→ **Provided records**:
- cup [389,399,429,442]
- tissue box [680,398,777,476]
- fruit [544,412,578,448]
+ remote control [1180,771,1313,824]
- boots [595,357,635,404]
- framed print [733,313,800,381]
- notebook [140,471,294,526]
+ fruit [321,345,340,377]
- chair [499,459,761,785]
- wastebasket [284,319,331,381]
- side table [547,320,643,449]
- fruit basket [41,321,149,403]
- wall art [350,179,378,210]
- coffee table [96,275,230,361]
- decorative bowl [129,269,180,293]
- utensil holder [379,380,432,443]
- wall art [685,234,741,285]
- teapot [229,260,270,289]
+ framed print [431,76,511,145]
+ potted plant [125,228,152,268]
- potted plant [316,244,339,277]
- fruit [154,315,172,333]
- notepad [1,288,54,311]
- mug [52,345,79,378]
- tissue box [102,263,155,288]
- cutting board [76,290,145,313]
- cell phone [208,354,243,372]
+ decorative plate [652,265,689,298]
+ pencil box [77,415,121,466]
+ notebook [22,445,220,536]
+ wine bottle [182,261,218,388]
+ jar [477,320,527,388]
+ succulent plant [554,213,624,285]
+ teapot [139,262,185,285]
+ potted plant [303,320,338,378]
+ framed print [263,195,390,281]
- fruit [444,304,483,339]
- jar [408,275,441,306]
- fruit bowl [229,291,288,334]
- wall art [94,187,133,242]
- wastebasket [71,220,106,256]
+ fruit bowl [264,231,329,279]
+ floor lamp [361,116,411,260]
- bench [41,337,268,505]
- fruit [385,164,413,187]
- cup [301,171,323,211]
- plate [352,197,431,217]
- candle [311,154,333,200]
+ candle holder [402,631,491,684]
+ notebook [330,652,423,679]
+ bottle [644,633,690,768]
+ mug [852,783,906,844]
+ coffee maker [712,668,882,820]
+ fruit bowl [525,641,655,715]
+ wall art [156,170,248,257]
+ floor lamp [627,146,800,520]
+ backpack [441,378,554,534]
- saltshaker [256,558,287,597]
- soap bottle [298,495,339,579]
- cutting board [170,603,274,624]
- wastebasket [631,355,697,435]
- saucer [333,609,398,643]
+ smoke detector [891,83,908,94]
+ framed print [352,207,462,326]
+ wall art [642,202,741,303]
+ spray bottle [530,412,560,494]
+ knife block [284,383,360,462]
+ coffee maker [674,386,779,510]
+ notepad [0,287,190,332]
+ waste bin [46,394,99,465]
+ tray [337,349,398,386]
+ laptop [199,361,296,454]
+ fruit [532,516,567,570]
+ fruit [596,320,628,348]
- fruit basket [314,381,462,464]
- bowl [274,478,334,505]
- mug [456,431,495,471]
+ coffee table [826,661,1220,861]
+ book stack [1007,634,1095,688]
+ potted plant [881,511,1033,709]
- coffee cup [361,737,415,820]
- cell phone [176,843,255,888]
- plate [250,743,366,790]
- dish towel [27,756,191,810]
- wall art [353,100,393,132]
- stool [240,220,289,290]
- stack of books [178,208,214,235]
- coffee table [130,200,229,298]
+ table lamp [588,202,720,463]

→ **Required work**: In the listing above, find the line with "- side table [547,320,643,449]" and the line with "- fruit bowl [229,291,288,334]", then print exactly those lines and every line between them.

→ **Your solution**:
- side table [547,320,643,449]
- fruit basket [41,321,149,403]
- wall art [350,179,378,210]
- coffee table [96,275,230,361]
- decorative bowl [129,269,180,293]
- utensil holder [379,380,432,443]
- wall art [685,234,741,285]
- teapot [229,260,270,289]
+ framed print [431,76,511,145]
+ potted plant [125,228,152,268]
- potted plant [316,244,339,277]
- fruit [154,315,172,333]
- notepad [1,288,54,311]
- mug [52,345,79,378]
- tissue box [102,263,155,288]
- cutting board [76,290,145,313]
- cell phone [208,354,243,372]
+ decorative plate [652,265,689,298]
+ pencil box [77,415,121,466]
+ notebook [22,445,220,536]
+ wine bottle [182,261,218,388]
+ jar [477,320,527,388]
+ succulent plant [554,213,624,285]
+ teapot [139,262,185,285]
+ potted plant [303,320,338,378]
+ framed print [263,195,390,281]
- fruit [444,304,483,339]
- jar [408,275,441,306]
- fruit bowl [229,291,288,334]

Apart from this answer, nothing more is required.